We know that God's love is such that it is not out to 'take us over' and in some way supplant our individuality; rather, God works to make us more fully the people - the very best people - we can be, with all our gloriously different personalities. In this way together we might just begin to reflect the unfathomable richness that is 'the likeness of God'. Jesus tells us, 'I came so that everyone would have life, and have it in its fullest' John 10:10 (CEV).

So this must also be true of the many writers of the story of the Bible. They weren't taken over to become robot secretaries; every word wasn't dictated to them; but rather, their own personalities, family backgrounds, perspectives and idiosyncrasies are also there as they express to the best of their abilities God's story as they saw it and God's words as they heard them. And by God's Holy Spirit they wrote far more than they knew they were writing, while still remaining themselves.

So when we read the stories in the Old Testament with our children, we need to recognise how the characters of the writers have an influence on what was written. These writers were fallible human beings, as they wrote down what happened to themselves, their families and their nation. They were limited human beings, as they tried to make sense of what God was doing, what God was like and what God was saying to them in their generation.
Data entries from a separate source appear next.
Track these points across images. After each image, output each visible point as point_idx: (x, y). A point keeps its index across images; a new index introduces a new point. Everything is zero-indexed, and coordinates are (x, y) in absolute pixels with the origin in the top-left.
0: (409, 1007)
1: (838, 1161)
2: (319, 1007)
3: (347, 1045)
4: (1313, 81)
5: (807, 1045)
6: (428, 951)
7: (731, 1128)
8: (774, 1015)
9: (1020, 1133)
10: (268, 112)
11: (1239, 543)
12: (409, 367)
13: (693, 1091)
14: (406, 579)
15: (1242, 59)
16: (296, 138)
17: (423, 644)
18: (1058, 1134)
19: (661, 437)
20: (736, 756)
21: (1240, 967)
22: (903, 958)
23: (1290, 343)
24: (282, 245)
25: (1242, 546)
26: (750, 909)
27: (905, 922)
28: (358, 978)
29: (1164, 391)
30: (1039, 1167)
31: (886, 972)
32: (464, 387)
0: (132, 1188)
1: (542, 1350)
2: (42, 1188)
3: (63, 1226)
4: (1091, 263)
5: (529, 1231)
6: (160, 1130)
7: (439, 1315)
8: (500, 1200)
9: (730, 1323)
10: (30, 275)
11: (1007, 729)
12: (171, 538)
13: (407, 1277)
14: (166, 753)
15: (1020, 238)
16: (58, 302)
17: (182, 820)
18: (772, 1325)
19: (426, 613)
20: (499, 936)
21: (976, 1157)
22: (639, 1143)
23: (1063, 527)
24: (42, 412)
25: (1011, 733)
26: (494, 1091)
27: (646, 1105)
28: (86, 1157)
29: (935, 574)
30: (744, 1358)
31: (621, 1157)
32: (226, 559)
So it is no surprise to find that they are often influenced by their culture, by tribalism, nationalism and even paganism. Their view of God was not complete. But remarkably, although trapped within their own time in history and their own particular mindset, they were again and again gifted to see greater truths than they could have imagined on their own.

Their history and geography meant that they often wrote about a God who was exclusively 'on their side'; a God who delighted in the destruction of their enemies; a God whose nature they described with the military and triumphalistic metaphors of their day. But they were nevertheless inspired because, mixed in with this, there is something more: a movement towards a truer picture of God; a God of infinite mercy and a God who forgives his enemies; a God who is for the whole world and who is not just tribal; a God who is wonderfully inclusive, not merely nationalistic.

The Bible's stories are recorded by writers, who, like you and me, are growing up into the knowledge of God. We are joining them on a journey to discover more of who God is, who we are and what we may become. This is what makes this precious story inspired. It inspires us to search for the truth of God and our own true self, fulfilled in God. The inspiration of scripture often lies in between the words of the story, drawing us ever onward into the likeness of Christ, who is the true direction and fulfilment of all scripture.

So, what does it mean that all scripture is inspired by God? For me, it means:

This is inspiring! The story of the Bible is inspired by God and as such is a means of grace to help us become more like Jesus as we open its pages and our lives to its message. And this is also what I long that the children I work with might discover about our special book, The Bible.